Politics with Michelle Grattan: Health Minister Mark Butler warns COVID wave will worsen
With COVID cases surging in a new wave and half the winter still ahead, the news from Health Minister Mark Butler isn’t good.
“We haven’t reached the peak of the wave yet,” he tells the podcast. “Case numbers are going to continue to climb over the coming weeks […] and as a result, hospitalisations are going to continue to climb as well.”
The response, he says, is “a question of balance”.
People accept “that wearing a mask does reduce transmission”, but “we’re not going to move into lockdowns. We’re not going to see very broad-based mandates or government orders.”
Health authorities, as much as political leaders, recognise that “to get a balanced community response, you need to have a mix of targeted mandates”.
“We’ve had them all through the course of this year. So, for example, visitors to aged care facilities, to health facilities, public transport, aeroplanes – either where there is very high risk of transmission or where there is a population at high risk of severe illness.”
“You will continue to see those targeted mandates, I think, for some time.
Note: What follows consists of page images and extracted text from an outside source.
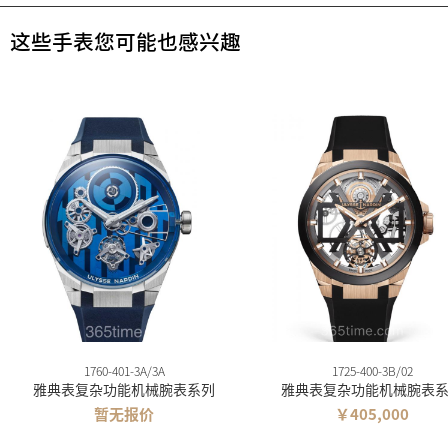
这些手表您可能也感兴趣
1760-401-3A/3A
1725-400-3B/02
雅典表复杂功能机械腕表系列
雅典表复杂功能机械腕表
暂无报价
￥405,000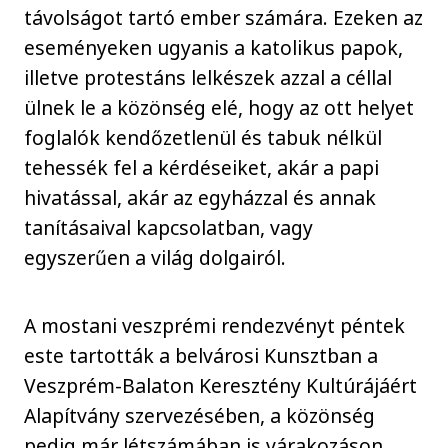
távolságot tartó ember számára. Ezeken az
eseményeken ugyanis a katolikus papok,
illetve protestáns lelkészek azzal a céllal
ülnek le a közönség elé, hogy az ott helyet
foglalók kendőzetlenül és tabuk nélkül
tehessék fel a kérdéseiket, akár a papi
hivatással, akár az egyházzal és annak
tanításaival kapcsolatban, vagy
egyszerűen a világ dolgairól.
A mostani veszprémi rendezvényt péntek
este tartották a belvárosi Kunsztban a
Veszprém-Balaton Keresztény Kultúrájáért
Alapítvány szervezésében, a közönség
pedig már létszámában is várakozáson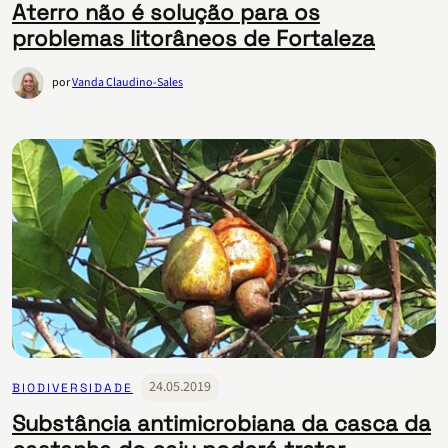
Aterro não é solução para os
problemas litorâneos de Fortaleza
por
Vanda Claudino-Sales
24.05.2019
BIODIVERSIDADE
Substância antimicrobiana da casca da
But beyond that, there is really strong advice, clear advice given to people about about using the common sense lessons that we’ve learnt over the last couple of years.”
“What we don’t want to end up with is a position where the community thinks government is being heavy handed or just continuing a situation which the community tolerated very well over [..] the first two years of the pandemic, but I think is starting to reach the end of their tether about.”
He defends not extending payments to workers forced to stay at home with COVID. “They are hard decisions for government not to continue those emergency payments. But as a number of us, from the Prime Minister to the Treasurer and myself, have made clear over the last few days, we’ve taken the hard view that we simply can’t continue emergency payments, very expensive emergency payments, forever with the budget that’s one trillion dollars in debt.”
“We’ve all hoped and maybe concluded that maybe this thing’s over. And every time that’s been the case, this virus has mutated again. It’s become more infectious. It keeps coming back. And so we are moving into a different phase of the pandemic where we recognise that the virus is endemic in Australia. It’s deeply established. We’ve got millions of people [who] have had it, hundreds of thousands of people have it today. And we need to find a response to the pandemic that reflects that, that we have moved out of an emergency phase.”
The pandemic has put huge pressure on already faltering hospital systems.
“We are going to have to have a good, long, hard talk to states about the position of the hospital system. The head of Prime Minister and Cabinet and his colleagues that head the premiers’ departments, are working on that right now.”
“But we also need to recognise that a lot of the pressure on our hospitals reflects the running down of general practice, the running down of aged care staffing arrangements, and as the Commonwealth has responsibility directly for those areas the best thing we can do in the immediate term to relieve pressure on our hospitals is to rebuild general practice, to strengthen Medicare and to put nurses back into nursing homes.”
Health ministers have agreed to meet on a monthly basis, and “to have a very early meeting dedicated just to these [health] workforce challenges”.
The problems facing the caring economy will be discussed at the September 1-2 jobs summit. “We know that the engine room of jobs growth really over coming years and decades will come from the health sector, the aged care, disability and early childhood sectors. So there will be a strong discussion, strong representation at the jobs summit around the care economy.”